TO DO:
Could you write out the opening lines of the data, word for word, stopping after the line that contains "State Owned PRTF1s"?

[Collected data]

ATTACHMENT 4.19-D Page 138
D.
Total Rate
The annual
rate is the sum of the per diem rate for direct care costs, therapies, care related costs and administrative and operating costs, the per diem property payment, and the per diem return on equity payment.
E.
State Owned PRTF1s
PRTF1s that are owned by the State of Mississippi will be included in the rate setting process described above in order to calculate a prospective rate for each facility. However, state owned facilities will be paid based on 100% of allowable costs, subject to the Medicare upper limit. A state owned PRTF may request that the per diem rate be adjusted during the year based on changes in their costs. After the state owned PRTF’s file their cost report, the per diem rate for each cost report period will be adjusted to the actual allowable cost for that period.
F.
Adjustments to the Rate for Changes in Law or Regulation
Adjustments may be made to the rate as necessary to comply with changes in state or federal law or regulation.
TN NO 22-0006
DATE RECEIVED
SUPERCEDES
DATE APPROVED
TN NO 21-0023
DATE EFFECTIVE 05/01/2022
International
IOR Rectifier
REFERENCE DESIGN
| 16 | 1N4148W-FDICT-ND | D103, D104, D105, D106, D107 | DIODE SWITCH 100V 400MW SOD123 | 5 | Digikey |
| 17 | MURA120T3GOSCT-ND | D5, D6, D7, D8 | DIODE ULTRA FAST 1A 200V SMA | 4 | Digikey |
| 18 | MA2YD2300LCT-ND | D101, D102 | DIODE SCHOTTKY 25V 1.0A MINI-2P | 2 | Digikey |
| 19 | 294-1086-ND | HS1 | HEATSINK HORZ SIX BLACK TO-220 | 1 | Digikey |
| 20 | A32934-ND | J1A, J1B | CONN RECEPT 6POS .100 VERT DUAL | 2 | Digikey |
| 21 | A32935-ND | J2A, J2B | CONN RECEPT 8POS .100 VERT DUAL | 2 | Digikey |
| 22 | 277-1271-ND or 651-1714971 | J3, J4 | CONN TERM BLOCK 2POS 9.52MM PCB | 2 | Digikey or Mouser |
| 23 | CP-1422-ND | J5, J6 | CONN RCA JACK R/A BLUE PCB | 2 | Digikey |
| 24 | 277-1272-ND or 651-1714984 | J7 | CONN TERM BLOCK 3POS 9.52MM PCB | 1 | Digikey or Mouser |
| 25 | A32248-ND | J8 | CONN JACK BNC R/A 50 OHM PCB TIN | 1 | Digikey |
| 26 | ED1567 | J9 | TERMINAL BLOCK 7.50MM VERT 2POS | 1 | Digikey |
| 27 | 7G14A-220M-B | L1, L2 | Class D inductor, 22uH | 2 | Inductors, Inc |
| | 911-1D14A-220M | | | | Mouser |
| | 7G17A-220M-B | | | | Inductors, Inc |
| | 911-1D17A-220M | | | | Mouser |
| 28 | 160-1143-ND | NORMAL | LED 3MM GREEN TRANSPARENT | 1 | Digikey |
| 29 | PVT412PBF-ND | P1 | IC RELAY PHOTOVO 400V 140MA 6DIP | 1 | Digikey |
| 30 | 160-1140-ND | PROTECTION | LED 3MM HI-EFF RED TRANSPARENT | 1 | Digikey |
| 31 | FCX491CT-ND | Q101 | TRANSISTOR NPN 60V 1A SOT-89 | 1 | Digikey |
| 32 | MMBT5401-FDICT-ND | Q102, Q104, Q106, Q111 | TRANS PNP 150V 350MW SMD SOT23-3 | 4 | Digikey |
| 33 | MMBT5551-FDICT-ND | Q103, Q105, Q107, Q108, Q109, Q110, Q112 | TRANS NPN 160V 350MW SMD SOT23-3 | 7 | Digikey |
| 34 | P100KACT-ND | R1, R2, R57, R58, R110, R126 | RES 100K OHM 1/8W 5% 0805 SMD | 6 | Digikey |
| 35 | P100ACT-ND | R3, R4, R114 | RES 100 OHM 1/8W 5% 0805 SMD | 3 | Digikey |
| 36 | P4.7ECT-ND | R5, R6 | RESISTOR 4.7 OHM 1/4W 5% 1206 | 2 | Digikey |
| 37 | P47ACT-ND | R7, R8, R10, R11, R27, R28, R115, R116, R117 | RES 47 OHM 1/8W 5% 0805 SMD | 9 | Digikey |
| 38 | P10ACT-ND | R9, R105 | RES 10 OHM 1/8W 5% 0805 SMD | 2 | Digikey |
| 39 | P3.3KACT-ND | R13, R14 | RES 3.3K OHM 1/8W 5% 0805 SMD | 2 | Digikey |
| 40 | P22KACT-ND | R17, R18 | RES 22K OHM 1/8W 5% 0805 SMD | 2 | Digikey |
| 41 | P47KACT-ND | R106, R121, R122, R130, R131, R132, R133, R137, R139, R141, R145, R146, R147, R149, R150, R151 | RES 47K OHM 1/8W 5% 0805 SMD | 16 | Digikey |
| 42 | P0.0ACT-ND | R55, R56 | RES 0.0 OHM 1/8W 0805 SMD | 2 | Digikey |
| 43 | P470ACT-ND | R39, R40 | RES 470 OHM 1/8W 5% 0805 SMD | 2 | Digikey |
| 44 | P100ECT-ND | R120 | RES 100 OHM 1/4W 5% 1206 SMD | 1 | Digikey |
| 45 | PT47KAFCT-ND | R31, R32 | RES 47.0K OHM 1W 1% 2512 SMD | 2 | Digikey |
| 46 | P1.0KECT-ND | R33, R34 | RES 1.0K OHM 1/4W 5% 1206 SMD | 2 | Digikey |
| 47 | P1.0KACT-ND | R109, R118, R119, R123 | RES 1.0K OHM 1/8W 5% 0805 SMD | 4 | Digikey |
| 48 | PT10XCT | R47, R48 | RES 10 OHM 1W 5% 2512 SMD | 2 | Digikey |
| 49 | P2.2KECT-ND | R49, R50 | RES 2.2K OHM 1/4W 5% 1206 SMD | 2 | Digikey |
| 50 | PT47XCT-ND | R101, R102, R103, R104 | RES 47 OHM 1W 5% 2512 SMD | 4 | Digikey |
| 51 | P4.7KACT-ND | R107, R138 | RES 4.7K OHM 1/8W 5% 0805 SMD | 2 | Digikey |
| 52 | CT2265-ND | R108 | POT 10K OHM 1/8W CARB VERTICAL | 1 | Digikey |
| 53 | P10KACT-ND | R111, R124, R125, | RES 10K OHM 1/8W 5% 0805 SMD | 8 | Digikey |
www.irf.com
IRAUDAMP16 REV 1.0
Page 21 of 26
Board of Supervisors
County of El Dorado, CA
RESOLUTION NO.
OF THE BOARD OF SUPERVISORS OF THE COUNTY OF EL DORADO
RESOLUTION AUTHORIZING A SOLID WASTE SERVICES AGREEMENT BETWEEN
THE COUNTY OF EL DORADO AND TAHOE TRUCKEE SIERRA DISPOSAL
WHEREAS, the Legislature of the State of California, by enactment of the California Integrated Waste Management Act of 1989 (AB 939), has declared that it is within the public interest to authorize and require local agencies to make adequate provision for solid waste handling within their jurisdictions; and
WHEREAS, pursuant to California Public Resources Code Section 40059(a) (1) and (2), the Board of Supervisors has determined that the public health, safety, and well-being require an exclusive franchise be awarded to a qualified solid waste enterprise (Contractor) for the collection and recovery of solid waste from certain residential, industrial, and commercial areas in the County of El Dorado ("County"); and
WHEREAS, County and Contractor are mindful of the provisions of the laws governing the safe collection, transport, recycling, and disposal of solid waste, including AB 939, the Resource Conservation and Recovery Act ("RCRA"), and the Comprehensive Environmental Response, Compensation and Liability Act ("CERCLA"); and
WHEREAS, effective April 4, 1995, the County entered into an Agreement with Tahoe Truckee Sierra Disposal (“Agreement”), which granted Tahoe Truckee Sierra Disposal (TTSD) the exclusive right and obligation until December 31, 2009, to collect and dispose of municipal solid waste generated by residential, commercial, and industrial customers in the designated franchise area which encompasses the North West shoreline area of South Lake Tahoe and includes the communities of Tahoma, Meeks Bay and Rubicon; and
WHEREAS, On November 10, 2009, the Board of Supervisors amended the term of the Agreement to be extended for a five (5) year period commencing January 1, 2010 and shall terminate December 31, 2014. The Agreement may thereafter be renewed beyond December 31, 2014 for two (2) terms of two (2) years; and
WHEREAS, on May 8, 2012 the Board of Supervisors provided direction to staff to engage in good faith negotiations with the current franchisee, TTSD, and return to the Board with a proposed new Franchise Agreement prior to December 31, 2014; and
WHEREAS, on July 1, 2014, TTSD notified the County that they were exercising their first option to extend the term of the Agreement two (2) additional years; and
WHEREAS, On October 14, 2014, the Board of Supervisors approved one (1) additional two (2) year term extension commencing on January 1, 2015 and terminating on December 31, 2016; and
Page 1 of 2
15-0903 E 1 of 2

SOLVED PROBLEM:
ATTACHMENT 4.19-D Page 138
D.
Total Rate
The annual
rate is the sum of the per diem rate for direct care costs, therapies, care related costs and administrative and operating costs, the per diem property payment, and the per diem return on equity payment.
E.
State Owned PRTF1s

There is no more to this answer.